Trotting out that old saw again?
HE also called for the scaffold, but, you guys don't repeat that part - do ya? (DOWN toward the end - in bold.)
-- Making Poloicy As The Crow Flies --July 15, 1986
In French and Spanish the word "serious" has a meaning that doesn't correspond with any of the synonyms given for that word in English. It means responsible, reliable, trustworthy, reflective. The other day, James Jackson Kilpatrick, who is a serious man, made an unserious suggestion about how we should deal with dope traffickers. It repays hard attention to the meaning of word to understand its ramifications in the current situation.
What we ought to do, said Kilpatrick, is catch a bunch of dope traders, try them, convict them, and then hang them in public squares.
Now if you heard that kind of talk from the mouth of, oh, the early or even the middle George Wallace, you would smile and say: there he goes again, the same man who suggested the best way to deal with protesters standing in the way of a bulldozer is to bulldoze them.
But Jack Kilpatrick really means it. It is an expression of high dudgeaon and also a concrete recommendation. He has heard described, and he has witnessed, the tortures experienced by those taken in the biological and psychologoical death agonies of drug consumption. It is agony whether you go on to die or whether you go on to live. Kilpatrick's point is that if ever there was justification for executing a murderer, there is justification for executing those wanton murderers whp distribute narcotics that cause worsepain by many leagues than anu pain experienced by the mugger's pistol shot.
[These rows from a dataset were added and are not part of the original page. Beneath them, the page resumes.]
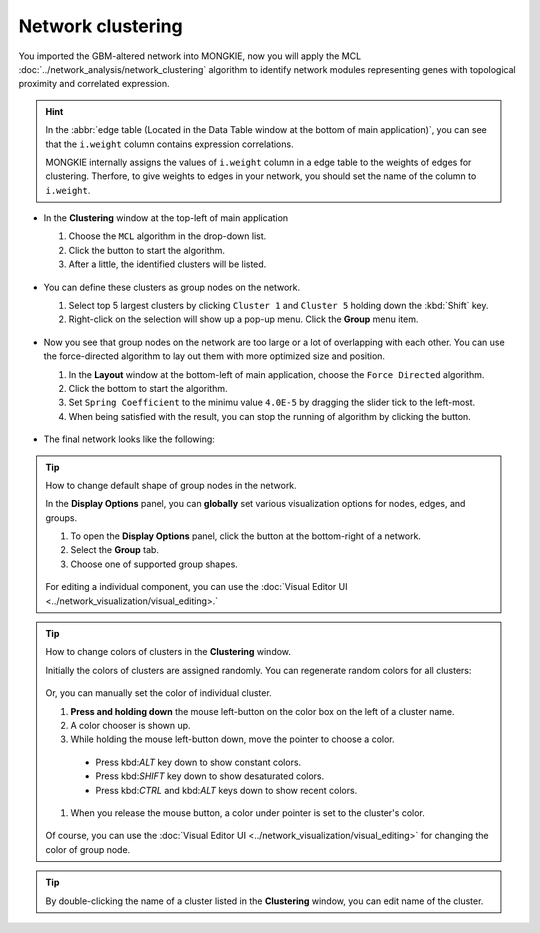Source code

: ******************
Network clustering
******************

You imported the GBM-altered network into MONGKIE, now you will apply the MCL :doc:`../network_analysis/network_clustering` algorithm to identify network modules representing genes with topological proximity and correlated expression.

.. hint::
  In the :abbr:`edge table (Located in the Data Table window at the bottom of main application)`, you can see that the ``i.weight`` column contains expression correlations.
  
  .. image:: ../images/edge_table_iweight.png
  
  MONGKIE internally assigns the values of ``i.weight`` column in a edge table to the weights of edges for clustering. Therfore, to give weights to edges in your network, you should set the name of the column to ``i.weight``.

* In the **Clustering** window at the top-left of main application

  1. Choose the ``MCL`` algorithm in the drop-down list.
  2. Click the |run-button| button to start the algorithm.
  3. After a little, the identified clusters will be listed.
  
   .. image:: ../images/mcl_clustering.png

* You can define these clusters as group nodes on the network.

  1. Select top 5 largest clusters by clicking ``Cluster 1`` and ``Cluster 5`` holding down the :kbd:`Shift` key.
  2. Right-click on the selection will show up a pop-up menu. Click the **Group** menu item.
  
   .. image:: ../images/mcl_grouping.png

* Now you see that group nodes on the network are too large or a lot of overlapping with each other. You can use the force-directed algorithm to lay out them with more optimized size and position.

  1. In the **Layout** window at the bottom-left of main application, choose the ``Force Directed`` algorithm.
  2. Click the |run-button| bottom to start the algorithm.
  3. Set ``Spring Coefficient`` to the minimu value ``4.0E-5`` by dragging the slider tick to the left-most.
  4. When being satisfied with the result, you can stop the running of algorithm by clicking the |stop-button| button.
  
   .. image:: ../images/mcl_layout.png

* The final network looks like the following:

 .. image:: ../images/mcl_network.png

.. tip:: How to change default shape of group nodes in the network.
  
  In the **Display Options** panel, you can **globally** set various visualization options for nodes, edges, and groups.
  
  #. To open the **Display Options** panel, click the |arrowup-icon| button at the bottom-right of a network.
  #. Select the **Group** tab.
  #. Choose one of supported group shapes.
  
   .. image:: ../images/display_options_group.png
  
  For editing a individual component, you can use the :doc:`Visual Editor UI <../network_visualization/visual_editing>.`

.. tip:: How to change colors of clusters in the **Clustering** window.
  
  Initially the colors of clusters are assigned randomly. You can regenerate random colors for all clusters:
  
   .. image:: ../images/regen_cluster_clolors.png
  
  Or, you can manually set the color of individual cluster.
  
  #. **Press and holding down** the mouse left-button on the color box on the left of a cluster name.
  #. A color chooser is shown up.
  #. While holding the mouse left-button down, move the pointer to choose a color.
  
    * Press kbd:`ALT` key down to show constant colors.
    * Press kbd:`SHIFT` key down to show desaturated colors.
    * Press kbd:`CTRL` and kbd:`ALT` keys down to show recent colors.
  
  #. When you release the mouse button, a color under pointer is set to the cluster's color.
  
   .. image:: ../images/change_cluster_colors.png
  
  Of course, you can use the :doc:`Visual Editor UI <../network_visualization/visual_editing>` for changing the color of group node.

.. tip:: By double-clicking the name of a cluster listed in the **Clustering** window, you can edit name of the cluster.

.. |run-button| image:: ../images/run_button.png
.. |stop-button| image:: ../images/stop_button.png
.. |arrowup-icon| image:: ../images/arrowup_icon.png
Ten days ago we saw happen almost exactly that in Malaysia. The executions were not, to my knowledge, public, but they might as well have been, given the attention paid them in the world press. Two Australians, caught with merchandisable quantities of heroin, were tried, convicted and, after due process using up almost three years, hanged.
There was the usual outcry from the anti-capital-punishment set and even a few others, but the government of Malaysia stodd its ground, pointing out that there were signs all over the place potential drug merchants of the fate that would befall them. It is of passing interest that the local equivalent of the American Civil Liberties Union, which opposes capital punishment, announced that drug merchandising was a crime so heinous that opposition to capital punishment was officially suspended when applied to that crime.
But Mr. Kilpatrick's suggestion is not serious. It is not responsible. It is not reputable. It is not viable. Why? because it is absolutely predictable that it will not happen.
This has nothing to do with the entirely different question: Should it happen? If tomorrow I needed to vote yes or no on a national plebiscite, "Shall we adopt the Kilpatrick Proposition ?" I should unflinchingly vote yes. And after, oh, a couple of hundred hangings, there would be a very sharp decrease in the merchandising of drugs. It wouldn't cease, any more than crime in Great Britain ceased when they used to hang you for stealing sixpence. But in modern America death sentences are taken much more seriously than they were two hundred years ago, when executions were commonplace and public floings a regular feature of city life. There are still a lot of people out there who maintain that there are no figures to sustain the proposition that capital punishment reduces incidence of murder. Well, let that one go. But it would be hard to find anyone who would dispute the conclusion that public hangings would dry up the assembly line of drugs passing under the eyes of the American public on a vibrant street corner.
But this is not going to happen. We are too frozen, institutionalized, in our views about executions, let alone public executions. So then why make the suggestion? It it were done in the spirit of fantasy ("One day they passed a law ... the next day, the consumption of drugs dropped 90 percent"), that would be one thing. But Mr. Kilpatrick was being -in the American usage-serious. But not serious in the continental sense.
Cocaine consumption is up 600 percent in many American cities. In Pakistan, the morning paper advises us, the growth of poppies is up 400 percent over last year. A lot of that stuff is destined for American blood vessels. And we can't stop it, and aren't stopping it. We are subsidizing a criminal class, overflowing our prisons, corrupting the police and the courts, depleting our reserves of detectives and judges, and accomplishing nothing. Either bring on the scaffold (which we aren't going to do), or legalize (which we probably aren't going to do either). We can, then, look for more of the same. Much more of the same.
Cocaine use peaked in 1982 and has since gone down 66%. Without legalization.